__Requirement__. Please give nothing except the number of lines in the records below that include the word "space".

__Given entries__.
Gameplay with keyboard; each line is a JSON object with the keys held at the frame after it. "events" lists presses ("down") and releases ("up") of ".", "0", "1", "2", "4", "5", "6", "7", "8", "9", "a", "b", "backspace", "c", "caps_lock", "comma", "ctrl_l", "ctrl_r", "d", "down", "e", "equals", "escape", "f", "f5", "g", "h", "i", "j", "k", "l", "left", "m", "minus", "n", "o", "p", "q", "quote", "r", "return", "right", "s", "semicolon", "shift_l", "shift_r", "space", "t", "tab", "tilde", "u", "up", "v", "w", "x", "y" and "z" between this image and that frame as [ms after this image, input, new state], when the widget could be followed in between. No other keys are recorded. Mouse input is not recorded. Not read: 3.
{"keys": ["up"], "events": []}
--
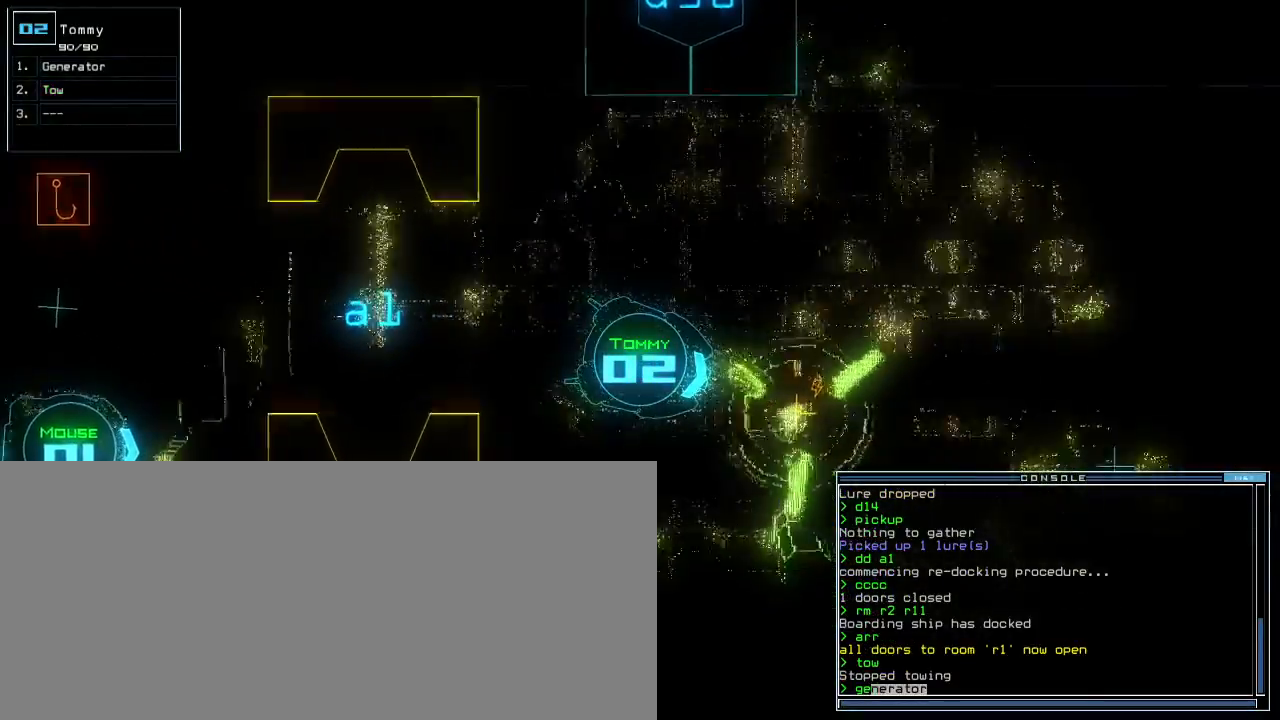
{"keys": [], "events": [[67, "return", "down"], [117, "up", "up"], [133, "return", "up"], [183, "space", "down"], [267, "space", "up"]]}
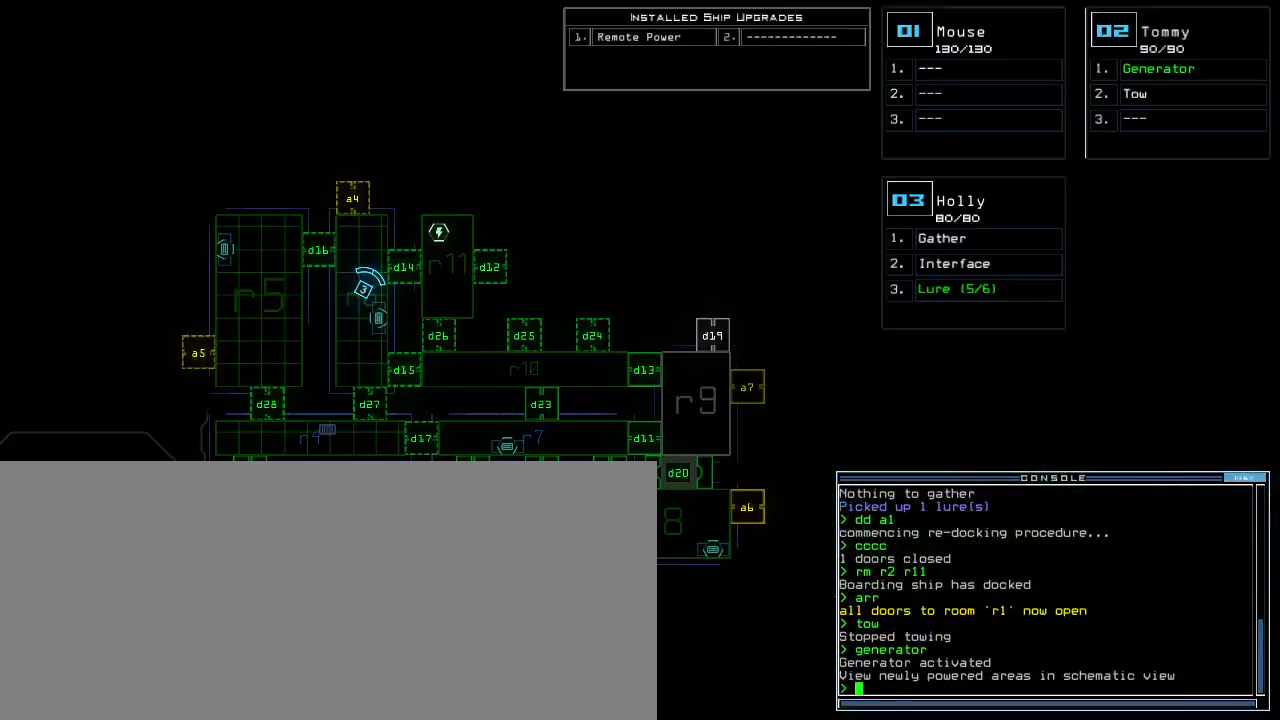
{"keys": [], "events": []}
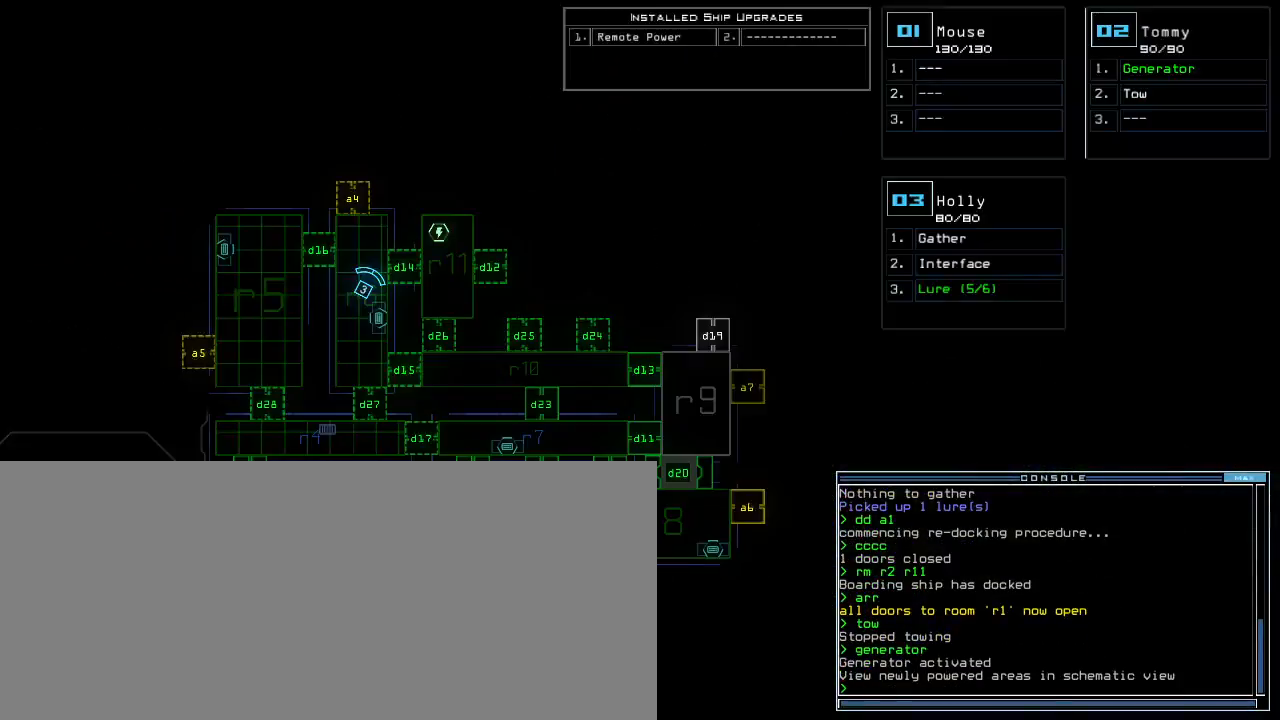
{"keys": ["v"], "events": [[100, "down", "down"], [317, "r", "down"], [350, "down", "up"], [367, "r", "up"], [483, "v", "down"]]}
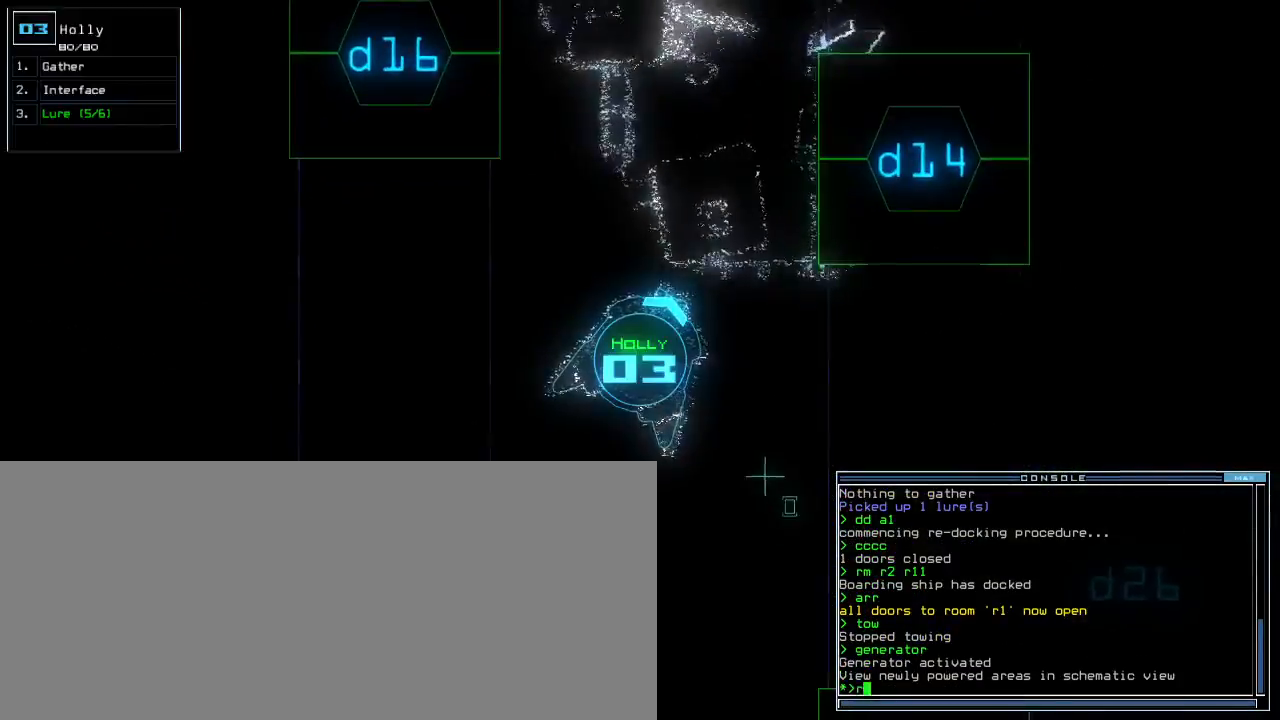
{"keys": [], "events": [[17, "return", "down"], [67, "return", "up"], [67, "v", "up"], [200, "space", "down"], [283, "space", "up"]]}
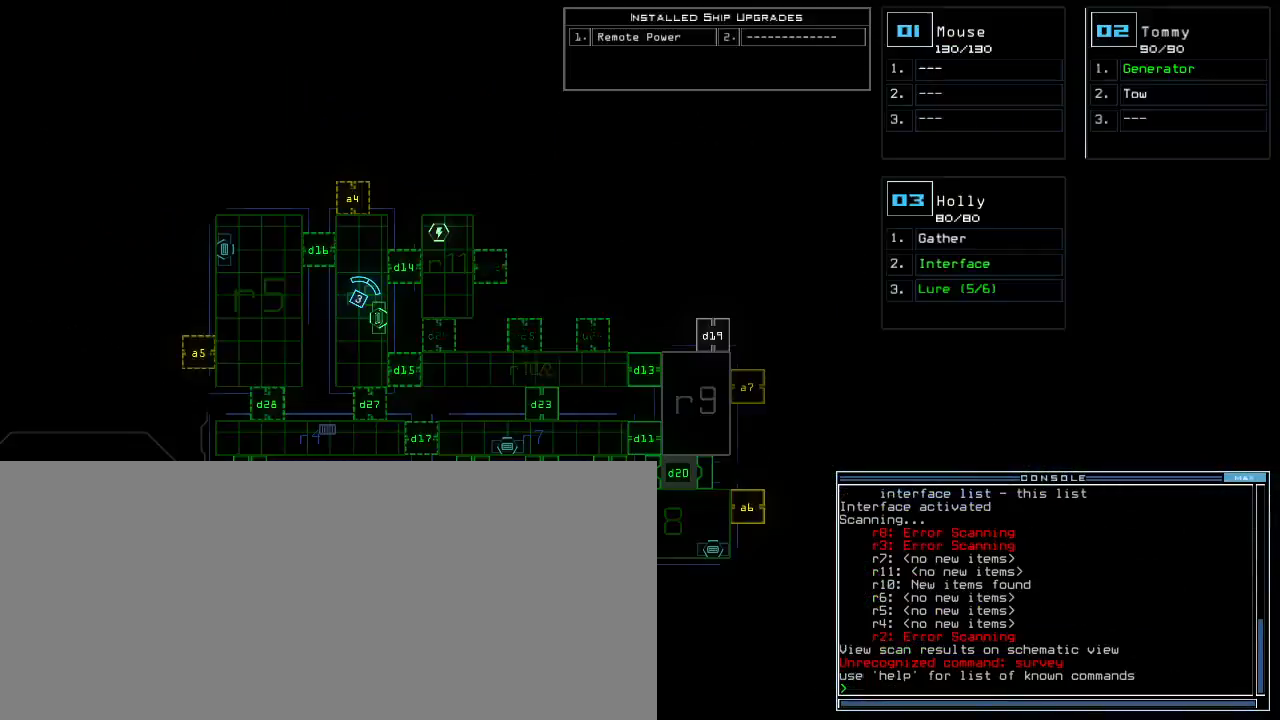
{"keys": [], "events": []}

__Written solution__. 3